**CONSIGNE**:
D'après le texte sur la distribution socialisée, de quoi dépend la rapidité avec laquelle pourra être « socialisée » la répartition ?

Le procès de développement de la libre satisfaction des besoins se meut dans des limites fixes ; il est une action consciente de la société, le rythme du développement étant déterminé, pour l’essentiel, par le niveau d’évolution des consommateurs. La rapidité avec laquelle pourra être « socialisée » la répartition dépend de la rapidité avec laquelle ceux-ci apprendront à gérer avec économie le produit social, c’est-à-dire à ne pas dépenser inutilement. Il importe peu, pour les comptes effectués au niveau de la production global, qu’il y ait beaucoup ou peu d’entreprises de t.s.g. La transformation en entreprisede t.s.g. d’une entreprise qui mettait auparavant son produit à la disposition de la consommation individuelle moyennant un salaire, entraîne d’une part un accroissement du budget total des entreprisesde t.s.g., d’autre part une diminution de la somme des biens de consommation touchés à l’aide d’un salaire. Le facteur de paiement diminue donc de plus en plus, au fur et à mesure que la société communiste se développe. Sans doute, ne pourrait-il jamais disparaître complètement, parce que seules peuvent se transformer en entreprises de t.s.g. les entreprises qui assurent la satisfaction des besoins généraux. Les divers besoins naissant des particularités propres à chaque individu ne pourront sans doute guère être inclus dans la répartition sociale. Mais l’important n’est pas là ; ce qui importe c’est que la voie vers la socialisation soit tracée avec netteté.
Pour les marxistes officiels, les considérations qui précèdent relèvent de l’« utopie pure » et n’ont rien à voir avec Marx. Dans notre conclusion, nous analyserons de plus près ce problème de l’« utopie ». Quant aux conceptions de Marx, nous pouvons dire qu’elles concordent en tous points avec les nôtres. Voici ce qu’il écrit au sujet de la « phase supérieure » du communisme, que nous appelons « distribution socialisée » :
« Dans une phase supérieure de la société communiste, quand auront disparues l’asservissante subordination des individus à la division du travail et, par suite, l’opposition entre le travail intellectuel et le travail physique ; quand le travail sera devenu non seulement le moyen de vivre, mais encore le premier besoin de la vie ; quand avec l’épanouissement universel des individus, les forces productives se seront accrues et que toutes les sources de la richesse coopérative jailliront avec abondance – alors seulement on pourra s’évader une bonne fois de l’étroit horizon du droit bourgeois, et la société pourra écrire sur ses bannières : « De chacun selon ses capacités, à chacun selon, ses besoins. »
(Gloses marginales, p. 142).

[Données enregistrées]

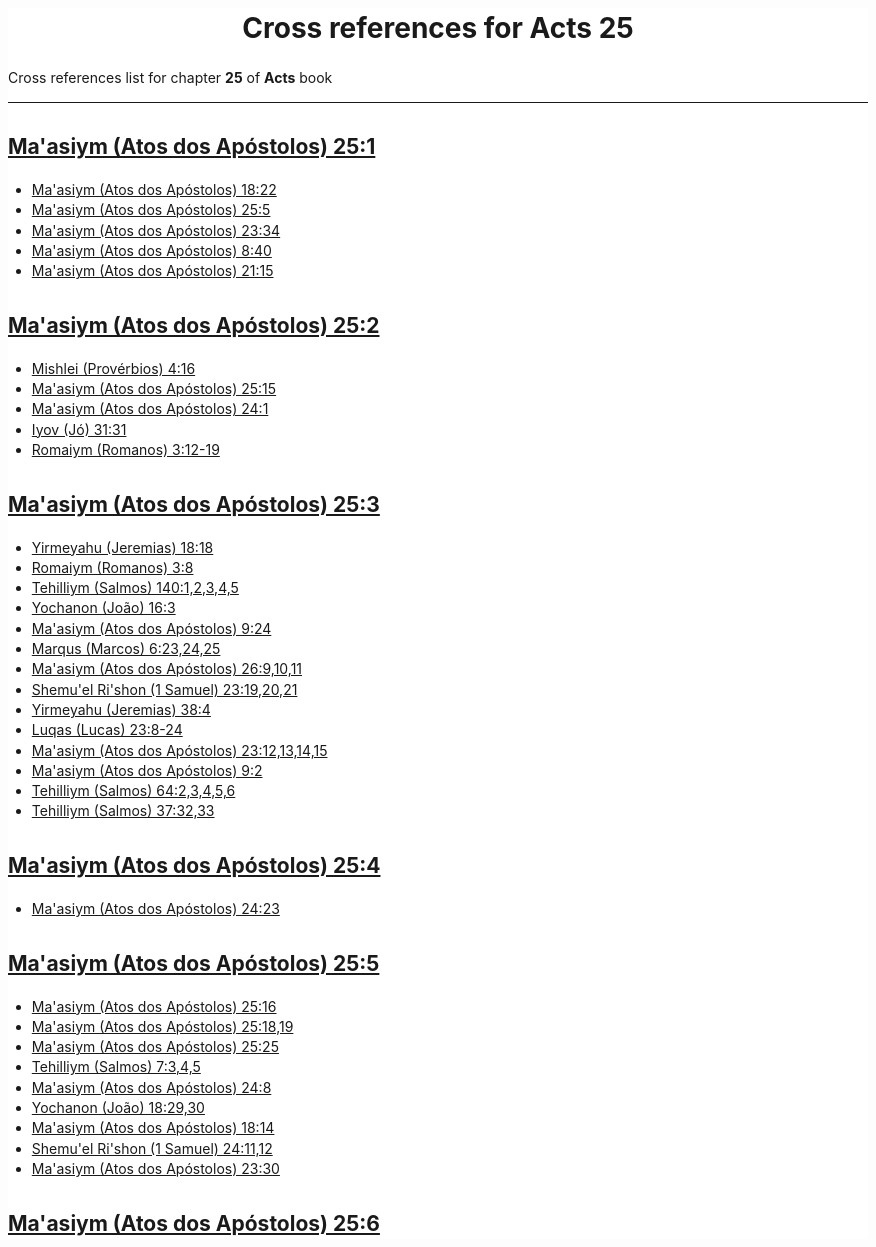 <div align="center">

# Cross references for **Acts 25**
</div>

Cross references list for chapter **25** of **Acts** book

---

<h2 id="1"><a href="https://bible.ozzuu.com/pt_yah/Act/25#1" target="_blank">Ma'asiym (Atos dos Apóstolos) 25:1</a></h2>

- [Ma'asiym (Atos dos Apóstolos) 18:22](https://bible.ozzuu.com/pt_yah/Act/18#22)
- [Ma'asiym (Atos dos Apóstolos) 25:5](https://bible.ozzuu.com/pt_yah/Act/25#5)
- [Ma'asiym (Atos dos Apóstolos) 23:34](https://bible.ozzuu.com/pt_yah/Act/23#34)
- [Ma'asiym (Atos dos Apóstolos) 8:40](https://bible.ozzuu.com/pt_yah/Act/8#40)
- [Ma'asiym (Atos dos Apóstolos) 21:15](https://bible.ozzuu.com/pt_yah/Act/21#15)
<h2 id="2"><a href="https://bible.ozzuu.com/pt_yah/Act/25#2" target="_blank">Ma'asiym (Atos dos Apóstolos) 25:2</a></h2>

- [Mishlei (Provérbios) 4:16](https://bible.ozzuu.com/pt_yah/Pro/4#16)
- [Ma'asiym (Atos dos Apóstolos) 25:15](https://bible.ozzuu.com/pt_yah/Act/25#15)
- [Ma'asiym (Atos dos Apóstolos) 24:1](https://bible.ozzuu.com/pt_yah/Act/24#1)
- [Iyov (Jó) 31:31](https://bible.ozzuu.com/pt_yah/Job/31#31)
- [Romaiym (Romanos) 3:12-19](https://bible.ozzuu.com/pt_yah/Rom/3#12)
<h2 id="3"><a href="https://bible.ozzuu.com/pt_yah/Act/25#3" target="_blank">Ma'asiym (Atos dos Apóstolos) 25:3</a></h2>

- [Yirmeyahu (Jeremias) 18:18](https://bible.ozzuu.com/pt_yah/Jer/18#18)
- [Romaiym (Romanos) 3:8](https://bible.ozzuu.com/pt_yah/Rom/3#8)
- [Tehilliym (Salmos) 140:1,2,3,4,5](https://bible.ozzuu.com/pt_yah/Psa/140#1)
- [Yochanon (João) 16:3](https://bible.ozzuu.com/pt_yah/Joh/16#3)
- [Ma'asiym (Atos dos Apóstolos) 9:24](https://bible.ozzuu.com/pt_yah/Act/9#24)
- [Marqus (Marcos) 6:23,24,25](https://bible.ozzuu.com/pt_yah/Mar/6#23)
- [Ma'asiym (Atos dos Apóstolos) 26:9,10,11](https://bible.ozzuu.com/pt_yah/Act/26#9)
- [Shemu'el Ri'shon (1 Samuel) 23:19,20,21](https://bible.ozzuu.com/pt_yah/1Sm/23#19)
- [Yirmeyahu (Jeremias) 38:4](https://bible.ozzuu.com/pt_yah/Jer/38#4)
- [Luqas (Lucas) 23:8-24](https://bible.ozzuu.com/pt_yah/Luk/23#8)
- [Ma'asiym (Atos dos Apóstolos) 23:12,13,14,15](https://bible.ozzuu.com/pt_yah/Act/23#12)
- [Ma'asiym (Atos dos Apóstolos) 9:2](https://bible.ozzuu.com/pt_yah/Act/9#2)
- [Tehilliym (Salmos) 64:2,3,4,5,6](https://bible.ozzuu.com/pt_yah/Psa/64#2)
- [Tehilliym (Salmos) 37:32,33](https://bible.ozzuu.com/pt_yah/Psa/37#32)
<h2 id="4"><a href="https://bible.ozzuu.com/pt_yah/Act/25#4" target="_blank">Ma'asiym (Atos dos Apóstolos) 25:4</a></h2>

- [Ma'asiym (Atos dos Apóstolos) 24:23](https://bible.ozzuu.com/pt_yah/Act/24#23)
<h2 id="5"><a href="https://bible.ozzuu.com/pt_yah/Act/25#5" target="_blank">Ma'asiym (Atos dos Apóstolos) 25:5</a></h2>

- [Ma'asiym (Atos dos Apóstolos) 25:16](https://bible.ozzuu.com/pt_yah/Act/25#16)
- [Ma'asiym (Atos dos Apóstolos) 25:18,19](https://bible.ozzuu.com/pt_yah/Act/25#18)
- [Ma'asiym (Atos dos Apóstolos) 25:25](https://bible.ozzuu.com/pt_yah/Act/25#25)
- [Tehilliym (Salmos) 7:3,4,5](https://bible.ozzuu.com/pt_yah/Psa/7#3)
- [Ma'asiym (Atos dos Apóstolos) 24:8](https://bible.ozzuu.com/pt_yah/Act/24#8)
- [Yochanon (João) 18:29,30](https://bible.ozzuu.com/pt_yah/Joh/18#29)
- [Ma'asiym (Atos dos Apóstolos) 18:14](https://bible.ozzuu.com/pt_yah/Act/18#14)
- [Shemu'el Ri'shon (1 Samuel) 24:11,12](https://bible.ozzuu.com/pt_yah/1Sm/24#11)
- [Ma'asiym (Atos dos Apóstolos) 23:30](https://bible.ozzuu.com/pt_yah/Act/23#30)
<h2 id="6"><a href="https://bible.ozzuu.com/pt_yah/Act/25#6" target="_blank">Ma'asiym (Atos dos Apóstolos) 25:6</a></h2>

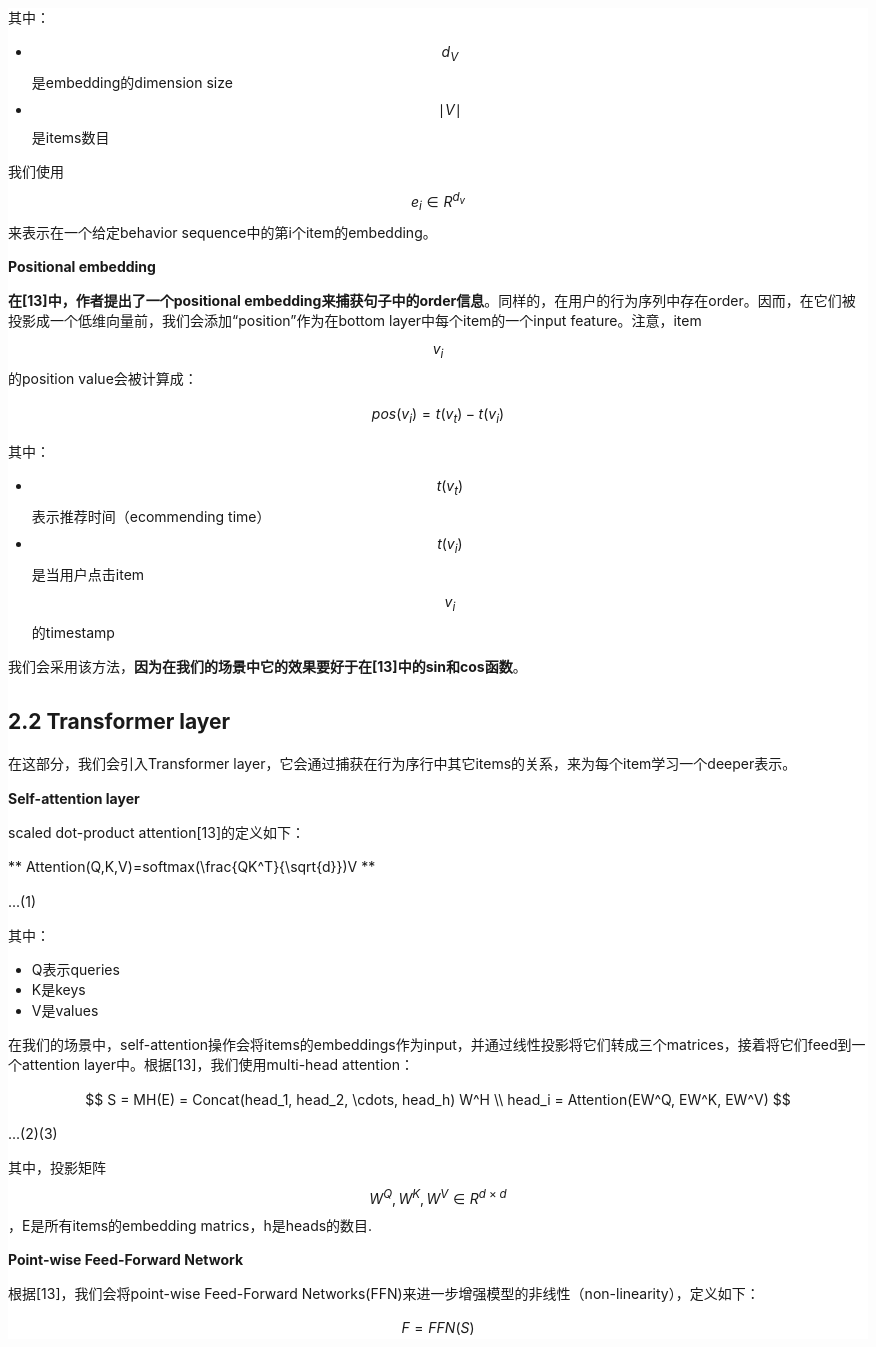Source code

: 其中：

- $$d_V$$是embedding的dimension size
- $$\mid V \mid$$是items数目

我们使用$$e_i \in R^{d_v}$$来表示在一个给定behavior sequence中的第i个item的embedding。

**Positional embedding**

**在[13]中，作者提出了一个positional embedding来捕获句子中的order信息**。同样的，在用户的行为序列中存在order。因而，在它们被投影成一个低维向量前，我们会添加“position”作为在bottom layer中每个item的一个input feature。注意，item $$v_i$$的position value会被计算成：

$$
pos(v_i) = t(v_t) - t(v_i)
$$

其中：

- $$t(v_t)$$表示推荐时间（ecommending time）
- $$t(v_i)$$是当用户点击item $$v_i$$的timestamp

我们会采用该方法，**因为在我们的场景中它的效果要好于在[13]中的sin和cos函数**。

## 2.2 Transformer layer

在这部分，我们会引入Transformer layer，它会通过捕获在行为序行中其它items的关系，来为每个item学习一个deeper表示。

**Self-attention layer**

scaled dot-product attention[13]的定义如下：

**
Attention(Q,K,V)=softmax(\frac{QK^T}{\sqrt{d}})V
**

...(1)

其中：

- Q表示queries
- K是keys
- V是values

在我们的场景中，self-attention操作会将items的embeddings作为input，并通过线性投影将它们转成三个matrices，接着将它们feed到一个attention layer中。根据[13]，我们使用multi-head attention：

$$
S = MH(E) = Concat(head_1, head_2, \cdots, head_h) W^H \\
head_i = Attention(EW^Q, EW^K, EW^V)
$$

...(2)(3)

 其中，投影矩阵$$W^Q, W^K, W^V \in R^{d \times d}$$，E是所有items的embedding matrics，h是heads的数目.

**Point-wise Feed-Forward Network**

根据[13]，我们会将point-wise Feed-Forward Networks(FFN)来进一步增强模型的非线性（non-linearity），定义如下：

$$
F = FFN(S)
$$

**EXERCICE CORRIGÉ**:
De la rapidité avec laquelle les consommateurs apprendront à gérer avec économie le produit social, c'est-à-dire à ne pas dépenser inutilement.